Modest economic growth limits salary gains in 2015: Conference Board

More employers having trouble recruiting, retaining

Canadian organizations are planning moderate base salary increases for 2015 in response to Canada's sluggish economic growth, according to the Conference Board of Canada.

The average pay increase for non-unionized employees is projected to be 2.9 per cent next year, one percentage point higher than the forecasted inflation rate for 2015, according to Compensation Planning Outlook 2015.

"The good news is that most Canadian organizations are planning salary increases for 2015. However, employers remain cautious about Canada's economic performance and are opting for the same modest wage increases seen in the past few years," said Ian Cullwick, vice-president of leadership and human resources research at the Conference Board of Canada.

Once again, Saskatchewan and Alberta employers will lead the nation with projected average increases of 3.6 per cent and 3.5 per cent, respectively.
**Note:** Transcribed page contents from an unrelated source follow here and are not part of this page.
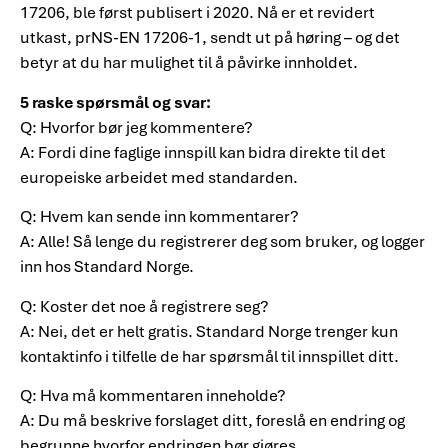
17206, ble først publisert i 2020. Nå er et revidert
utkast, prNS-EN 17206-1, sendt ut på høring – og det
betyr at du har mulighet til å påvirke innholdet.
5 raske spørsmål og svar:
Q: Hvorfor bør jeg kommentere?
A: Fordi dine faglige innspill kan bidra direkte til det
europeiske arbeidet med standarden.
Q: Hvem kan sende inn kommentarer?
A: Alle! Så lenge du registrerer deg som bruker, og logger
inn hos Standard Norge.
Q: Koster det noe å registrere seg?
A: Nei, det er helt gratis. Standard Norge trenger kun
kontaktinfo i tilfelle de har spørsmål til innspillet ditt.
Q: Hva må kommentaren inneholde?
A: Du må beskrive forslaget ditt, foreslå en endring og
begrunne hvorfor endringen bør gjøres.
The lowest average increases are expected in the Atlantic provinces, at 2.3 per cent, followed by Ontario, at 2.5 per cent.

By industry, the highest average increase is expected to be in the oil and gas, sector, at 3.9 per cent, while the health sector will have the lowest average increases, at 2.2 per cent, found the survey of 382 organizations.

"Although more organizations are starting to report challenges recruiting and retaining employees, we're still not back up to pre-recession levels, when close to three-quarters of organizations experienced difficulty in this area," said Cullwick.

Sixty-four per cent of employers said they are experiencing difficulty recruiting and retaining employees this year, up from 58 per cent in the previous year. This number is much higher in Saskatchewan and Alberta, where 85 per cent and 78 per cent of organizations, respectively, struggle to attract and retain talent. Labour market pressure is highest in health sector where 82 per cent of organizations are facing challenges recruiting and retaining staff. This is significantly higher than last year when only 46 per cent of health organizations reported difficulties.

Short-term incentive pay practices are widely used across most industry sectors to drive individual performance, said the Conference Board. In 2014, payouts were 11 per cent of total base pay spending versus a planned target of 10.8 per cent. Similar to what was planned for last year, organizations expect to spend 10.7 per cent of total base pay on short-term incentive pay.